Extract the archive which contains the three subdirectories external, kernel and vendor, I put them into ~/10.4.B.0.569.

Step 4

Download the pre-built ARM toolchain binaries from the android Git repository using the following command:

$ git clone https://android.googlesource.com/platform/prebuilts/gcc/linux-x86/arm/arm-eabi-4.6

I did that in my ~/ directory, where a arm-eabi-4.6 subdirectory was created.

Step 5

To configure the build, I basically followed the instructions given in the ~/10.4.B.0.569/kernel/README_Xperia file. With the directory structures I used, this comes down to the following sequence of commands:

$ cd ~/10.4.B.0.569/kernel
$ export ARCH=arm
$ export CROSS_COMPILE=/home/<USER>/arm-eabi-4.6/bin/arm-eabi-
$ make fusion3_dogo_defconfig

Note that fusion3_dogo_defconfig is for the Xperia ZR and should be replaced if you want to build for a different device (the ~/10.4.B.0.569/kernel/README_Xperia lists the Z, ZL, ZR, Tablet Z and Tablet Z SGP311/SGP312 variants). Also the <USER> needs to be changed to your Ubuntu user name.

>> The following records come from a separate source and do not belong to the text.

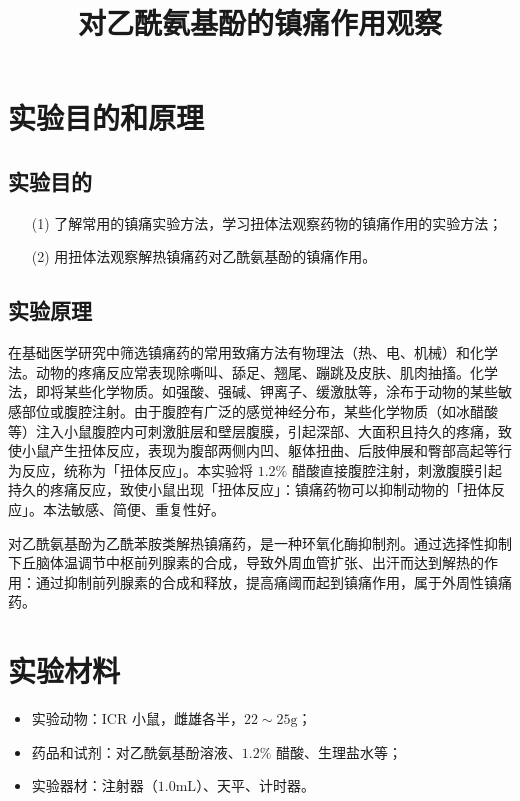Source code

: \documentclass[UTF8]{ctexart}
\title{对乙酰氨基酚的镇痛作用观察}
\author{}
\begin{document}
\date{}
\maketitle

\section{实验目的和原理}

\subsection{实验目的}

\begin{itemize}
    \item [(1)] 了解常用的镇痛实验方法，学习扭体法观察药物的镇痛作用的实验方法；
    \item [(2)] 用扭体法观察解热镇痛药对乙酰氨基酚的镇痛作用。
\end{itemize}

\subsection{实验原理}

在基础医学研究中筛选镇痛药的常用致痛方法有物理法（热、电、机械）和化学法。动物的疼痛反应常表现除嘶叫、舔足、翘尾、蹦跳及皮肤、肌肉抽搐。化学法，即将某些化学物质。如强酸、强碱、钾离子、缓激肽等，涂布于动物的某些敏感部位或腹腔注射。由于腹腔有广泛的感觉神经分布，某些化学物质（如冰醋酸等）注入小鼠腹腔内可刺激脏层和壁层腹膜，引起深部、大面积且持久的疼痛，致使小鼠产生扭体反应，表现为腹部两侧内凹、躯体扭曲、后肢伸展和臀部高起等行为反应，统称为「扭体反应」。本实验将 $1.2\%$ 醋酸直接腹腔注射，刺激腹膜引起持久的疼痛反应，致使小鼠出现「扭体反应」：镇痛药物可以抑制动物的「扭体反应」。本法敏感、简便、重复性好。

对乙酰氨基酚为乙酰苯胺类解热镇痛药，是一种环氧化酶抑制剂。通过选择性抑制下丘脑体温调节中枢前列腺素的合成，导致外周血管扩张、出汗而达到解热的作用：通过抑制前列腺素的合成和释放，提高痛阈而起到镇痛作用，属于外周性镇痛药。

\section{实验材料}

\begin{itemize}
    \item 实验动物：ICR 小鼠，雌雄各半，$22\sim 25\text{g}$；
    \item 药品和试剂：对乙酰氨基酚溶液、$1.2\%$ 醋酸、生理盐水等；
    \item 实验器材：注射器（$1.0\text{mL}$）、天平、计时器。
\end{itemize}
\end{document}
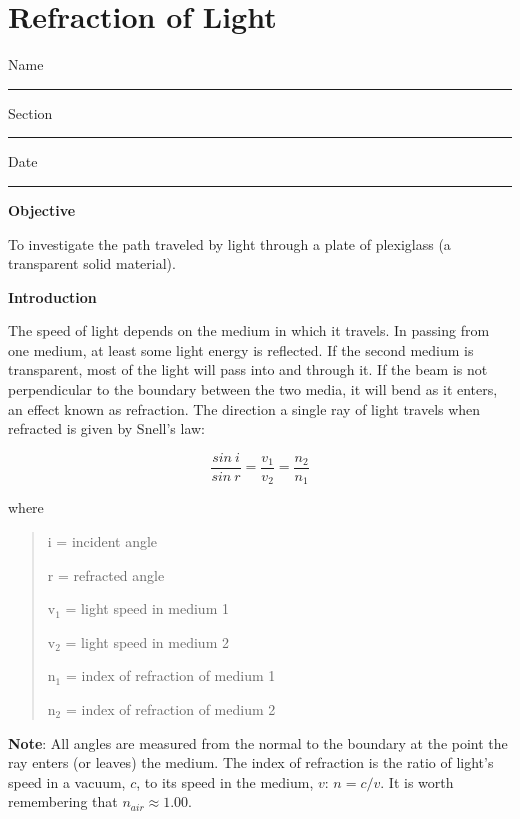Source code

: 
\section{Refraction of Light}

Name \rule{2.0in}{0.1pt}\hfill{}Section \rule{1.0in}{0.1pt}\hfill{}Date
\rule{1.0in}{0.1pt}

\textbf{Objective}

To investigate the path traveled by light through a plate of plexiglass
(a transparent solid material).

\textbf{Introduction}

The speed of light depends on the medium in which it travels. In passing
from one medium, at least some light energy is reflected. If the second
medium is transparent, most of the light will pass into and through
it. If the beam is not perpendicular to the boundary between the two
media, it will bend as it enters, an effect known as refraction. The
direction a single ray of light travels when refracted is given by
Snell's law:

\begin{displaymath} \frac{sin~i}{sin~r} = \frac{v_1}{v_2} = \frac{n_2}{n_1} \end{displaymath}

where

\begin{quote}
i = incident angle

r = refracted angle

v\( _{1} \) = light speed in medium 1

v\( _{2} \) = light speed in medium 2

n\( _{1} \) = index of refraction of medium 1 

n\( _{2} \) = index of refraction of medium 2
\end{quote}
\textbf{Note}: All angles are measured from the normal to the boundary
at the point the ray enters (or leaves) the medium. The index of refraction is
the ratio of light's speed in a vacuum, $c$, to its speed in the medium,
$v$: $n = c / v$. It is worth remembering that $n_{air} \approx 1.00$.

Step 6 Now we are ready to build the kernel by simply running make in the ~/10.4.B.0.569/kernel/ directory. This will take some time and if it worked correctly, should result in a ~/10.4.B.0.569/kernel/arch/arm/boot/zImage file.

EDIT:

Unfortunately, I haven't found a way yet to generate a ramdisk or boot image to run or flash the kernel, so I created this related question on Stackoverflow about that.